## EXERCISE INSTRUCTIONS
Return the text of every row below unchanged, leaving out the pictures.

## EXERCISE MATERIALS
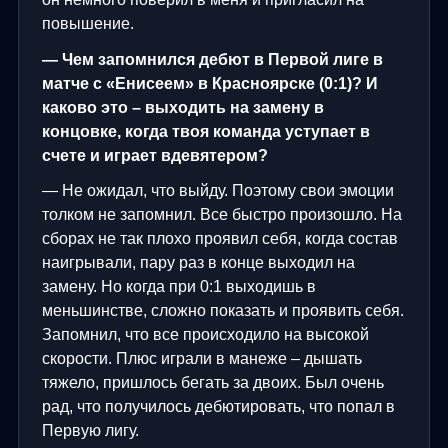
повышение.
— Чем запомнился дебют в Первой лиге в
матче с «Енисеем» в Красноярске (0:1)? И
каково это – выходить на замену в
концовке, когда твоя команда уступает в
счете и играет вдевятером?
— Не ожидал, что выйду. Поэтому свои эмоции
толком не запомнил. Все быстро произошло. На
сборах не так плохо проявил себя, когда состав
наигрывали, пару раз в конце выходил на
замену. Но когда при 0:1 выходишь в
меньшинстве, сложно показать и проявить себя.
Запомнил, что все происходило на высокой
скорости. Плюс играли в манеже – дышать
тяжело, пришлось бегать за двоих. Был очень
рад, что получилось дебютировать, что попал в
Первую лигу.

## OUTPUT
повышение.
— Чем запомнился дебют в Первой лиге в
матче с «Енисеем» в Красноярске (0:1)? И
каково это – выходить на замену в
концовке, когда твоя команда уступает в
счете и играет вдевятером?
— Не ожидал, что выйду. Поэтому свои эмоции
толком не запомнил. Все быстро произошло. На
сборах не так плохо проявил себя, когда состав
наигрывали, пару раз в конце выходил на
замену. Но когда при 0:1 выходишь в
меньшинстве, сложно показать и проявить себя.
Запомнил, что все происходило на высокой
скорости. Плюс играли в манеже – дышать
тяжело, пришлось бегать за двоих. Был очень
рад, что получилось дебютировать, что попал в
Первую лигу.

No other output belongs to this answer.